## [ACTIVITY]
Exact reproduction of every record is required, and pictures are to be excluded.

== LISTED RECORDS ==

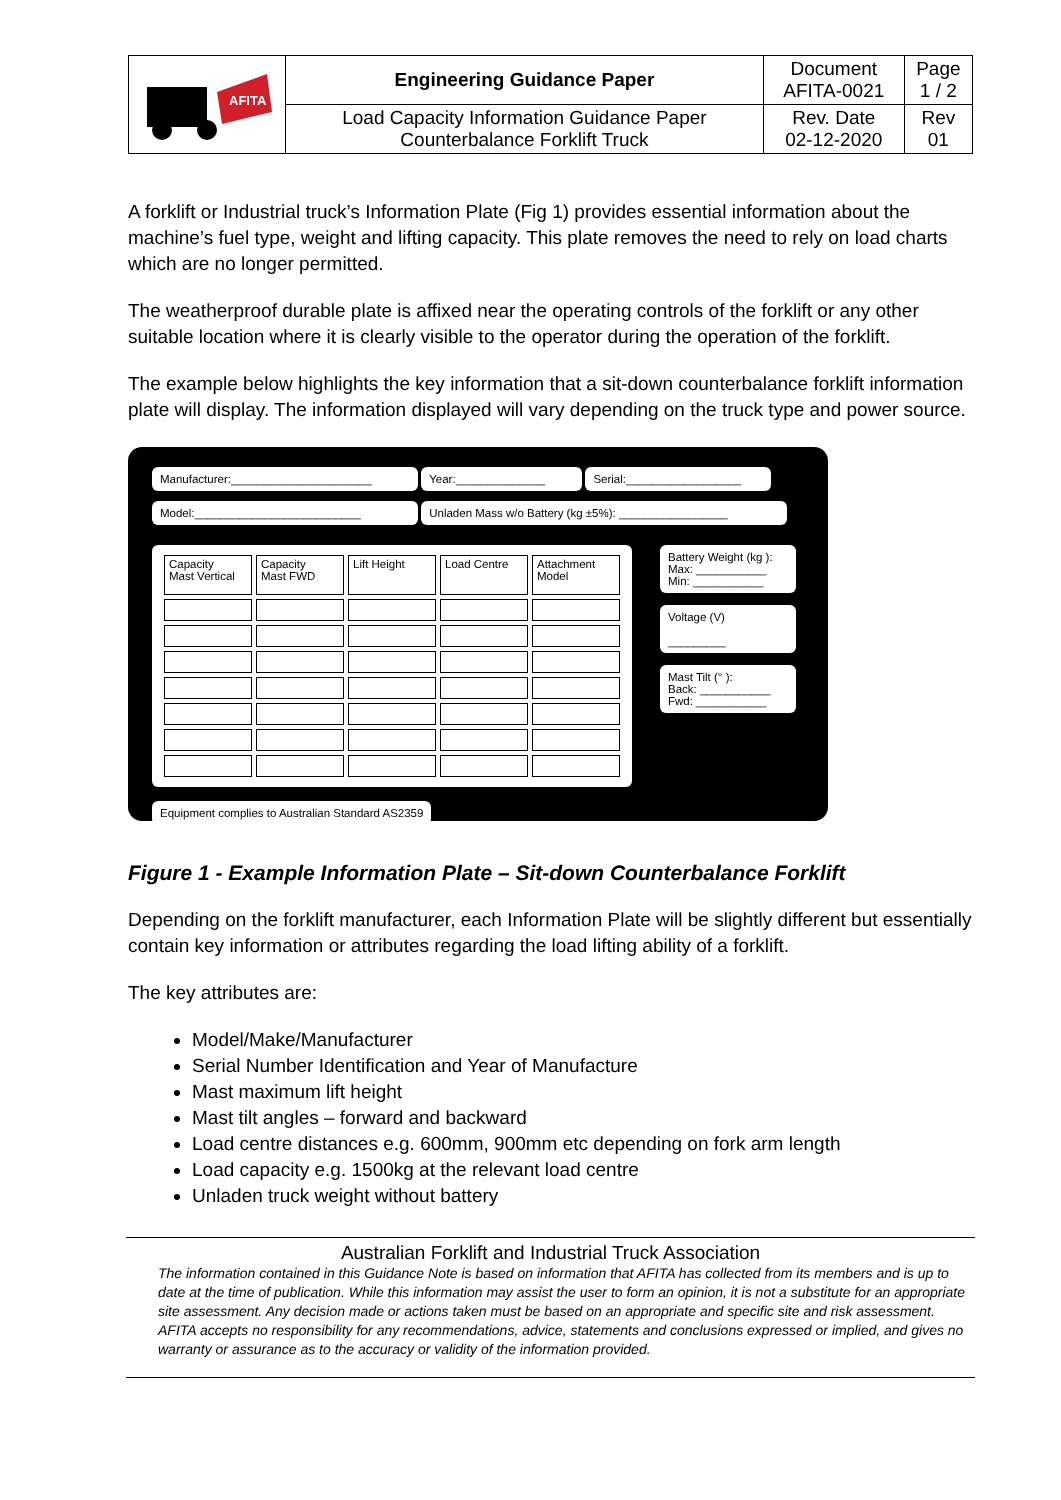| AFITA | Engineering Guidance Paper | Document AFITA-0021 | Page 1 / 2 |
| | Load Capacity Information Guidance Paper Counterbalance Forklift Truck | Rev. Date 02-12-2020 | Rev 01 |
A forklift or Industrial truck’s Information Plate (Fig 1) provides essential information about the machine’s fuel type, weight and lifting capacity. This plate removes the need to rely on load charts which are no longer permitted.
The weatherproof durable plate is affixed near the operating controls of the forklift or any other suitable location where it is clearly visible to the operator during the operation of the forklift.
The example below highlights the key information that a sit-down counterbalance forklift information plate will display. The information displayed will vary depending on the truck type and power source.
Manufacturer:______________________ Year:______________ Serial:__________________
Model:__________________________ Unladen Mass w/o Battery (kg ±5%): _________________
| Capacity Mast Vertical | Capacity Mast FWD | Lift Height | Load Centre | Attachment Model |
Battery Weight (kg ):
Max: ___________
Min: ___________
Voltage (V)
_________
Mast Tilt (° ):
Back: ___________
Fwd: ___________
Equipment complies to Australian Standard AS2359
Figure 1 - Example Information Plate – Sit-down Counterbalance Forklift
Depending on the forklift manufacturer, each Information Plate will be slightly different but essentially contain key information or attributes regarding the load lifting ability of a forklift.
The key attributes are:
Model/Make/Manufacturer
Serial Number Identification and Year of Manufacture
Mast maximum lift height
Mast tilt angles – forward and backward
Load centre distances e.g. 600mm, 900mm etc depending on fork arm length
Load capacity e.g. 1500kg at the relevant load centre
Unladen truck weight without battery
Australian Forklift and Industrial Truck Association
The information contained in this Guidance Note is based on information that AFITA has collected from its members and is up to date at the time of publication. While this information may assist the user to form an opinion, it is not a substitute for an appropriate site assessment. Any decision made or actions taken must be based on an appropriate and specific site and risk assessment. AFITA accepts no responsibility for any recommendations, advice, statements and conclusions expressed or implied, and gives no warranty or assurance as to the accuracy or validity of the information provided.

===

## [RESPONSE]
| AFITA | Engineering Guidance Paper | Document AFITA-0021 | Page 1 / 2 |
| | Load Capacity Information Guidance Paper Counterbalance Forklift Truck | Rev. Date 02-12-2020 | Rev 01 |
A forklift or Industrial truck’s Information Plate (Fig 1) provides essential information about the machine’s fuel type, weight and lifting capacity. This plate removes the need to rely on load charts which are no longer permitted.
The weatherproof durable plate is affixed near the operating controls of the forklift or any other suitable location where it is clearly visible to the operator during the operation of the forklift.
The example below highlights the key information that a sit-down counterbalance forklift information plate will display. The information displayed will vary depending on the truck type and power source.
Manufacturer:______________________ Year:______________ Serial:__________________
Model:__________________________ Unladen Mass w/o Battery (kg ±5%): _________________
| Capacity Mast Vertical | Capacity Mast FWD | Lift Height | Load Centre | Attachment Model |
Battery Weight (kg ):
Max: ___________
Min: ___________
Voltage (V)
_________
Mast Tilt (° ):
Back: ___________
Fwd: ___________
Equipment complies to Australian Standard AS2359
Figure 1 - Example Information Plate – Sit-down Counterbalance Forklift
Depending on the forklift manufacturer, each Information Plate will be slightly different but essentially contain key information or attributes regarding the load lifting ability of a forklift.
The key attributes are:
Model/Make/Manufacturer
Serial Number Identification and Year of Manufacture
Mast maximum lift height
Mast tilt angles – forward and backward
Load centre distances e.g. 600mm, 900mm etc depending on fork arm length
Load capacity e.g. 1500kg at the relevant load centre
Unladen truck weight without battery
Australian Forklift and Industrial Truck Association
The information contained in this Guidance Note is based on information that AFITA has collected from its members and is up to date at the time of publication. While this information may assist the user to form an opinion, it is not a substitute for an appropriate site assessment. Any decision made or actions taken must be based on an appropriate and specific site and risk assessment. AFITA accepts no responsibility for any recommendations, advice, statements and conclusions expressed or implied, and gives no warranty or assurance as to the accuracy or validity of the information provided.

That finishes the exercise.